One worrying possibility is that the digital disinformation of today will be taken at face value in the future. Imagine people 100 years from now scouring digital newspaper columns, blogs and tweets, and having the same disagreements over, say, the benefits of Brexit or the behaviour of former US President Donald Trump, because they have huge stores of polarised messaging to pore over.
"People will be able to reach into the box and pull out whatever they want and that is definitely going to be an amplified problem, just because of the scale of the material," says Randolph. In other words, today's disinformation could end up distorting history.
That possibility is made even greater thanks to digital media because the web functions as a giant "decontextualisation machine", adds Randolph. Pictures and video often appear without any information about where they came from, when they were made, or who made them. It's also not always clear whether they were edited, or if they were generated as "deep fakes" by artificial intelligence systems.
It's a concern shared by Clare Miles, a history blogger who has considered the informational value of memes to future generations. Today's memes could be described as an evolved form of the political cartoon of the 18th Century. They're visually arresting and usually contain some snappy and sardonic observation or caption.
However, as with some old cartoons, the creator's identity and motivations are usually unknown. "When studying memes in the future, we might have to consider that they were created by someone who held a radically different interpretation of a certain event or topic based on information that they truly thought was real," writes Miles.
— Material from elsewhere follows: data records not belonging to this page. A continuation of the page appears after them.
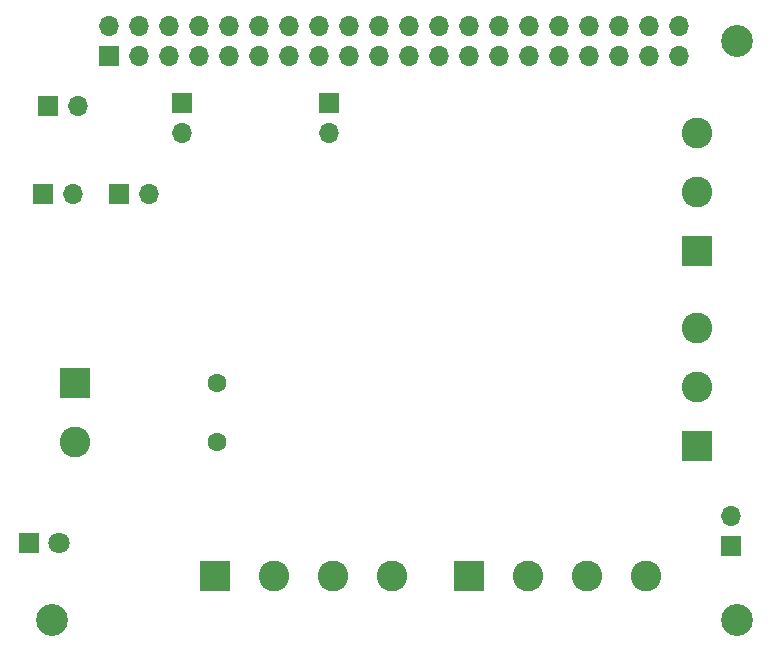
<source format=gbr>
%TF.GenerationSoftware,KiCad,Pcbnew,7.0.1*%
%TF.CreationDate,2024-01-31T00:22:47-07:00*%
%TF.ProjectId,Portal Gun PiHAT,506f7274-616c-4204-9775-6e2050694841,rev?*%
%TF.SameCoordinates,Original*%
%TF.FileFunction,Soldermask,Bot*%
%TF.FilePolarity,Negative*%
%FSLAX46Y46*%
G04 Gerber Fmt 4.6, Leading zero omitted, Abs format (unit mm)*
G04 Created by KiCad (PCBNEW 7.0.1) date 2024-01-31 00:22:47*
%MOMM*%
%LPD*%
G01*
G04 APERTURE LIST*
%ADD10R,1.700000X1.700000*%
%ADD11O,1.700000X1.700000*%
%ADD12C,2.700000*%
%ADD13R,1.800000X1.800000*%
%ADD14C,1.800000*%
%ADD15R,2.600000X2.600000*%
%ADD16C,2.600000*%
%ADD17C,1.600000*%
G04 APERTURE END LIST*
D10*
%TO.C,J1*%
X102725000Y-60500000D03*
D11*
X105265000Y-60500000D03*
%TD*%
D12*
%TO.C,MH2*%
X161500000Y-47500000D03*
%TD*%
D10*
%TO.C,SW2*%
X114500000Y-52725000D03*
D11*
X114500000Y-55265000D03*
%TD*%
D13*
%TO.C,D1*%
X101575000Y-90000000D03*
D14*
X104115000Y-90000000D03*
%TD*%
D15*
%TO.C,J6*%
X158150000Y-65300000D03*
D16*
X158150000Y-60300000D03*
X158150000Y-55300000D03*
%TD*%
D15*
%TO.C,J8*%
X117350000Y-92800000D03*
D16*
X122350000Y-92800000D03*
X127350000Y-92800000D03*
X132350000Y-92800000D03*
%TD*%
D15*
%TO.C,J2*%
X105500000Y-76500000D03*
D16*
X105500000Y-81500000D03*
%TD*%
D12*
%TO.C,MH3*%
X103500000Y-96500000D03*
%TD*%
D17*
%TO.C,C1*%
X117500000Y-76500000D03*
X117500000Y-81500000D03*
%TD*%
D10*
%TO.C,J4*%
X109200000Y-60500000D03*
D11*
X111740000Y-60500000D03*
%TD*%
D15*
%TO.C,J9*%
X158150000Y-81800000D03*
D16*
X158150000Y-76800000D03*
X158150000Y-71800000D03*
%TD*%
D12*
%TO.C,MH4*%
X161500000Y-96500000D03*
%TD*%
D10*
%TO.C,J5*%
X103225000Y-53000000D03*
D11*
X105765000Y-53000000D03*
%TD*%
D15*
%TO.C,J7*%
X138850000Y-92800000D03*
D16*
X143850000Y-92800000D03*
X148850000Y-92800000D03*
X153850000Y-92800000D03*
%TD*%
D10*
%TO.C,SW1*%
X127000000Y-52725000D03*
D11*
X127000000Y-55265000D03*
%TD*%
D10*
%TO.C,SW3*%
X161000000Y-90275000D03*
D11*
X161000000Y-87735000D03*
%TD*%
D10*
%TO.C,J3*%
X108370000Y-48770000D03*
D11*
X108370000Y-46230000D03*
X110910000Y-48770000D03*
X110910000Y-46230000D03*
X113450000Y-48770000D03*
X113450000Y-46230000D03*
X115990000Y-48770000D03*
X115990000Y-46230000D03*
X118530000Y-48770000D03*
X118530000Y-46230000D03*
X121070000Y-48770000D03*
X121070000Y-46230000D03*
X123610000Y-48770000D03*
X123610000Y-46230000D03*
X126150000Y-48770000D03*
X126150000Y-46230000D03*
X128690000Y-48770000D03*
X128690000Y-46230000D03*
X131230000Y-48770000D03*
X131230000Y-46230000D03*
X133770000Y-48770000D03*
X133770000Y-46230000D03*
X136310000Y-48770000D03*
X136310000Y-46230000D03*
X138850000Y-48770000D03*
X138850000Y-46230000D03*
X141390000Y-48770000D03*
X141390000Y-46230000D03*
X143930000Y-48770000D03*
X143930000Y-46230000D03*
X146470000Y-48770000D03*
X146470000Y-46230000D03*
X149010000Y-48770000D03*
X149010000Y-46230000D03*
X151550000Y-48770000D03*
X151550000Y-46230000D03*
X154090000Y-48770000D03*
X154090000Y-46230000D03*
X156630000Y-48770000D03*
X156630000Y-46230000D03*
%TD*%
M02*

</source>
And there is simply so much data flying about the web today that wading through it centuries from now in an attempt to find the bits that are genuinely illuminating might be a daunting task. "I think we're going to present future generations with the archival equivalent of a really rich hoarder's attic in which you have lots of random stuff," says Randolph.
Historians will probably be forced to rely on data science methods to search and organise archives automatically for the information they require. There is also the converse possibility that the sheer volume of information left behind could make the past seem quite bland. People may, rightly or wrongly, assume that they already have a good idea of what life was like the 2000s, for instance, and obsess about the 1800s instead.
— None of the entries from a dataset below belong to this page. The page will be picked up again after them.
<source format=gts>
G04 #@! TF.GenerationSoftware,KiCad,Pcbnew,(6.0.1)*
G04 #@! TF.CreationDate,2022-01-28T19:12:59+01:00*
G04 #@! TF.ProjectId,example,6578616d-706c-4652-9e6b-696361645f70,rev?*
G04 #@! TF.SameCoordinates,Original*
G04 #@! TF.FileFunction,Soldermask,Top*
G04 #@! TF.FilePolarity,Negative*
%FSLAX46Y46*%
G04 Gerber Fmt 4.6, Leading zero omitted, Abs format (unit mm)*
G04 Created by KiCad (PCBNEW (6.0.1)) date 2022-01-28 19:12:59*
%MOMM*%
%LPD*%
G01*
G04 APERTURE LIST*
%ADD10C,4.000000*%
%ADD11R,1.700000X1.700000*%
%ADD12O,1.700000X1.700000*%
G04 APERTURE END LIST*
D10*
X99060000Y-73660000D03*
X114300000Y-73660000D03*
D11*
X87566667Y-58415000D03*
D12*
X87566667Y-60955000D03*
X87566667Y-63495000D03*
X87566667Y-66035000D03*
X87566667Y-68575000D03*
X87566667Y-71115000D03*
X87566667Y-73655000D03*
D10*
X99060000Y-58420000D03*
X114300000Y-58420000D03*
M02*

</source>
But Weller doesn't think this will happen. Future generations might yet marvel at the career of Apple co-founder Steve Jobs, or spend decades attempting to understand the rapidly changing lives of people who grew up in developing countries during our age.
One wonders whether the tweets and blog posts we leave behind will fully reveal how our society thought about and attempted to address huge challenges such as climate change. What did we do, and why – or why not?
As Weller says: "Interesting stories will appear, no matter what."